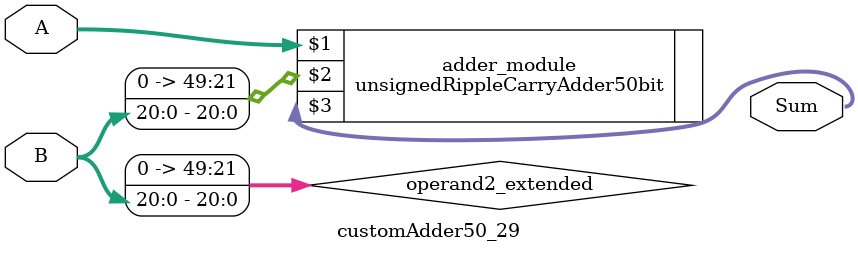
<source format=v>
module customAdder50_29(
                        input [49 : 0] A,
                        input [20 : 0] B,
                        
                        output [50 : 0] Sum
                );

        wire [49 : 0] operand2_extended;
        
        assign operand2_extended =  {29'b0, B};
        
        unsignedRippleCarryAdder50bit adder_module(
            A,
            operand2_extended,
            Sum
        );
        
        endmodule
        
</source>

^^^^

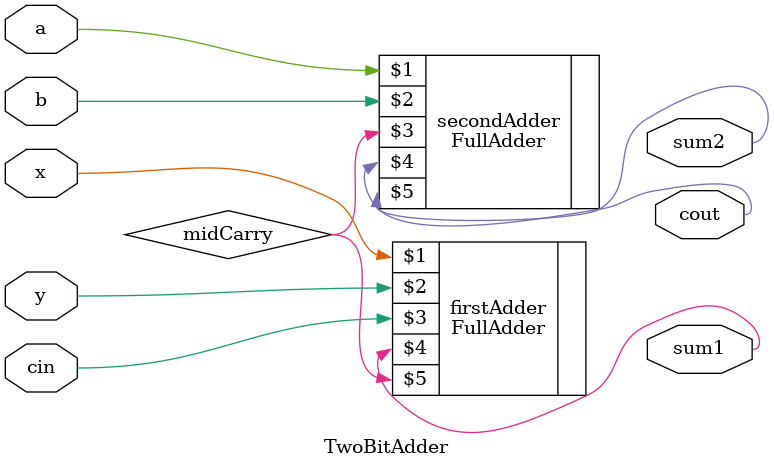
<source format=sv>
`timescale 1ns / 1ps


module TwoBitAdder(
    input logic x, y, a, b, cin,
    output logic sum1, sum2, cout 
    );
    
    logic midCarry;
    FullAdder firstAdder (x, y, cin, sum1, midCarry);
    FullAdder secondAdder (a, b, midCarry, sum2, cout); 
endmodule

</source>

^^^^

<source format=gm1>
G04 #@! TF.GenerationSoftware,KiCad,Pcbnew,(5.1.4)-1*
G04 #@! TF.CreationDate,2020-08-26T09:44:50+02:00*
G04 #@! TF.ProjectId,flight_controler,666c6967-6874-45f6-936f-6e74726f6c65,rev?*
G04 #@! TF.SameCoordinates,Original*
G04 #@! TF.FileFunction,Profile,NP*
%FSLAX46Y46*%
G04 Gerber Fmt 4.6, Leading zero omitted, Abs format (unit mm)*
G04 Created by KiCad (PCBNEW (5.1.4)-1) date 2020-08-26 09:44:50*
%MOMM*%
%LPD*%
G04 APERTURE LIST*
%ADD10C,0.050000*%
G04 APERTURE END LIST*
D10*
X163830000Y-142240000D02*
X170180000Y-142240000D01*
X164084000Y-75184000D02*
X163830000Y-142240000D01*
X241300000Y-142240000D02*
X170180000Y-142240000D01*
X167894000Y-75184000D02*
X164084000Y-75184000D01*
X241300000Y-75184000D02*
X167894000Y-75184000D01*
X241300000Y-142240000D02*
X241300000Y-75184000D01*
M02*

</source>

^^^^

**Try it:** Looking at the data above, write out exactly the lines that start at the one containing "G04 APERTURE END LIST*" and end at the one containing "X167894000Y-75184000D01*"; include both and nothing beyond.

**Exercise solution:**
G04 APERTURE END LIST*
D10*
X163830000Y-142240000D02*
X170180000Y-142240000D01*
X164084000Y-75184000D02*
X163830000Y-142240000D01*
X241300000Y-142240000D02*
X170180000Y-142240000D01*
X167894000Y-75184000D02*
X164084000Y-75184000D01*
X241300000Y-75184000D02*
X167894000Y-75184000D01*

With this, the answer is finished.